No pictures go into the copy. Write out exactly the lines below from the one containing "425 194 4.04" through the one containing "75 284 1.27".

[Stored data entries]
.....
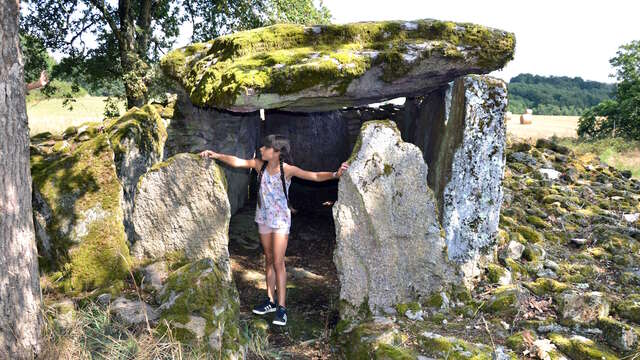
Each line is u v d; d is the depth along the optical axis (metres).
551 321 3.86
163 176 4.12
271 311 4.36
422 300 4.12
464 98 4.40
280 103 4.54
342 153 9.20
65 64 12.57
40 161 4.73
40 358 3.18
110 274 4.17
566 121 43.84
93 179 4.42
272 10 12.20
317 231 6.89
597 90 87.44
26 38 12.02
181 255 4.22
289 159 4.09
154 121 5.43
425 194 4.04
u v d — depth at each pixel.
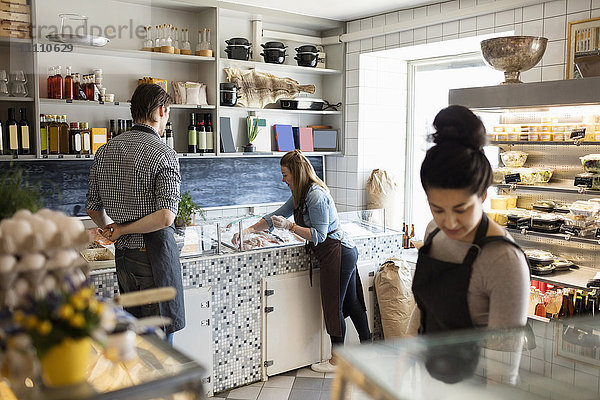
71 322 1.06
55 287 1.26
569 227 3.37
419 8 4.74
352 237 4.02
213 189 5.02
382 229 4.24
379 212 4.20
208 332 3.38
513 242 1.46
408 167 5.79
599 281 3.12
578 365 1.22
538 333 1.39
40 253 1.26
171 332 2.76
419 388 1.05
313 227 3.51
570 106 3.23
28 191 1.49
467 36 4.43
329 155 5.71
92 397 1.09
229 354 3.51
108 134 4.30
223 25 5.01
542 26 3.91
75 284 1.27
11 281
.....
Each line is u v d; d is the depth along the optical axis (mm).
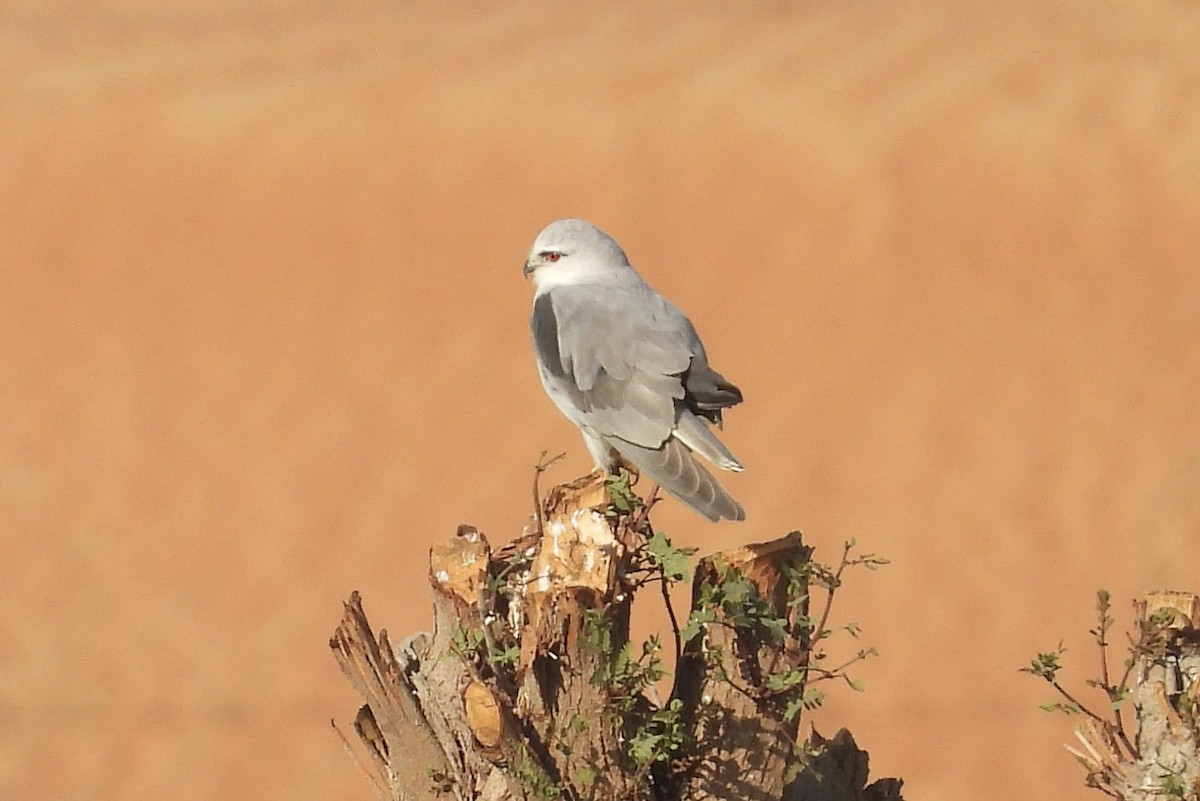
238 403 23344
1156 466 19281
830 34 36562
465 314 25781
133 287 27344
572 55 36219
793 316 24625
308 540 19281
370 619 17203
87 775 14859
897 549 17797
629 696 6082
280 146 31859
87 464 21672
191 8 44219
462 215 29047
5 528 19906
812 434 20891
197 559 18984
.....
**Result**
425 194 4.04
u v d — depth at each pixel.
71 322 1.06
55 287 1.26
569 227 3.37
419 8 4.74
352 237 4.02
213 189 5.02
382 229 4.24
379 212 4.20
208 332 3.38
513 242 1.46
408 167 5.79
599 281 3.12
578 365 1.22
538 333 1.39
40 253 1.26
171 332 2.76
419 388 1.05
313 227 3.51
570 106 3.23
28 191 1.49
467 36 4.43
329 155 5.71
92 397 1.09
229 354 3.51
108 134 4.30
223 25 5.01
542 26 3.91
75 284 1.27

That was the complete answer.